YOUR TASK: In the TypeScript forum question below, list the email configuration properties named in parentheses.

┌─ DOCUMENT SECTION

CODEWITHSUNDEEP
typescript
LaurentEsc
LaurentEsc

Reputation: 31

TypeScript convert object from type with optional property to type without optional property

I'm new to TypeScript and I am facing a pretty trivial problem. I am using a third party email library that I wrap in a service function that I control. The third party function as well as my service function accept an object with common email configuration properties (to, from, subject, body ...), but the third party function requires all of these while my service lets the from property be optional. See below.

└─
┌─ SOURCE DATA

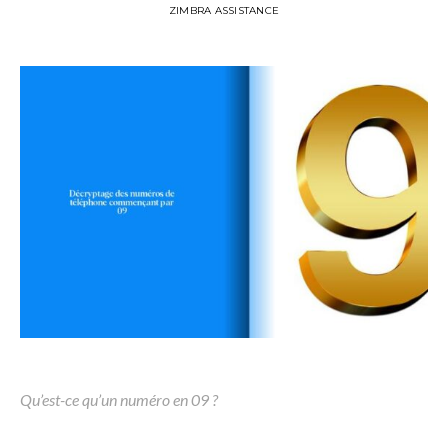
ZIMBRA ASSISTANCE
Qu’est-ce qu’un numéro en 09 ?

└─

WRITTEN REPLY: to, from, subject, body